Tips and FAQs

It takes too long time to compile a computational graph. Can I skip it?

Chainer does not compile computational graphs, so you cannot skip it, or, I mean, you have already skipped it :).

It seems you have actually seen on-the-fly compilations of CUDA kernels. CuPy compiles kernels on demand to make kernels optimized to the number of dimensions and element types of input arguments. Precompilation is not available, because we have to compile an exponential number of kernels to support all CuPy functionalities. This restriction is unavoidable because Python cannot call CUDA/C++ template functions in generic way. Note that every framework using CUDA require compilation at some point; the difference between other statically-compiled frameworks (such as cutorch) and Chainer is whether a kernel is compiled at installation or at the first use.

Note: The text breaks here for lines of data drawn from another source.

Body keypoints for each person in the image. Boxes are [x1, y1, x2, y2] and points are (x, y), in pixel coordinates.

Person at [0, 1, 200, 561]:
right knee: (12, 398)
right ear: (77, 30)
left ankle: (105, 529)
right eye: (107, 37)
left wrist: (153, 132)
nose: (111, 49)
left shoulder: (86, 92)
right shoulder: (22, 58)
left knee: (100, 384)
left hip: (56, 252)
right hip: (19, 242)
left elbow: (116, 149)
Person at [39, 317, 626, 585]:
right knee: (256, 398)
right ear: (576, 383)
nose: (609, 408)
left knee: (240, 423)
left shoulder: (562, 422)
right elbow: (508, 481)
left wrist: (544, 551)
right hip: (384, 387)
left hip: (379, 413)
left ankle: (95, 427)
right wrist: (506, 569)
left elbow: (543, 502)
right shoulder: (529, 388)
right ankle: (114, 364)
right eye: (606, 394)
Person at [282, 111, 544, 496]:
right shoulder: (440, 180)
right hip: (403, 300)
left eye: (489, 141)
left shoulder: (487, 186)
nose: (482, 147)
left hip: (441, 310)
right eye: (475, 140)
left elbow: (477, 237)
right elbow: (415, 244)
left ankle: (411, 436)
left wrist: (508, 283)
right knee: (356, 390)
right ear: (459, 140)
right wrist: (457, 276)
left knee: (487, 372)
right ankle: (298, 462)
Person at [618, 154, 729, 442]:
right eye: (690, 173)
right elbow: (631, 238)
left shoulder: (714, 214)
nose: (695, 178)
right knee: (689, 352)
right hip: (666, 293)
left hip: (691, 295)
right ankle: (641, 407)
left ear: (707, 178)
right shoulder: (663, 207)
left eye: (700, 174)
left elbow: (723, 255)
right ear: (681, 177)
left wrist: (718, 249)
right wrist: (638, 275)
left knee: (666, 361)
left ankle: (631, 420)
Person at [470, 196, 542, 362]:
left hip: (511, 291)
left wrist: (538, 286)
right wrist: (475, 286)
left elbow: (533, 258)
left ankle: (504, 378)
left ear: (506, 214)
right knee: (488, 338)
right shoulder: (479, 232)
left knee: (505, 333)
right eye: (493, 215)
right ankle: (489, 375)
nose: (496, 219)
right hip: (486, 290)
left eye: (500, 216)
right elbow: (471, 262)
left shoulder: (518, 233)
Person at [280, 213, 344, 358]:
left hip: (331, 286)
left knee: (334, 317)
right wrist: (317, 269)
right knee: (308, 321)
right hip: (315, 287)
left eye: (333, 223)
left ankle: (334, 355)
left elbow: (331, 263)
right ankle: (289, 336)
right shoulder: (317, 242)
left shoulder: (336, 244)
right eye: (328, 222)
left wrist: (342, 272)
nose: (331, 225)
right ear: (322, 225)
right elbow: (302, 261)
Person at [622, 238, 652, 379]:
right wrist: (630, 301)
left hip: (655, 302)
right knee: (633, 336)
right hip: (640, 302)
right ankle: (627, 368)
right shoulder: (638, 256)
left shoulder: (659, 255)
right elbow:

These compilations should run only at the first use of the kernels. The compiled binaries are cached to the $(HOME)/.cupy/kernel_cache directory by default. If you see that compilations run everytime you run the same script, then the caching is failed. Please check that the directory is kept as is between multiple executions of the script. If your home directory is not suited to caching the kernels (e.g. in case that it uses NFS), change the kernel caching directory by setting the CUPY_CACHE_DIR environment variable to an appropriate path. See CuPy Overview for more details.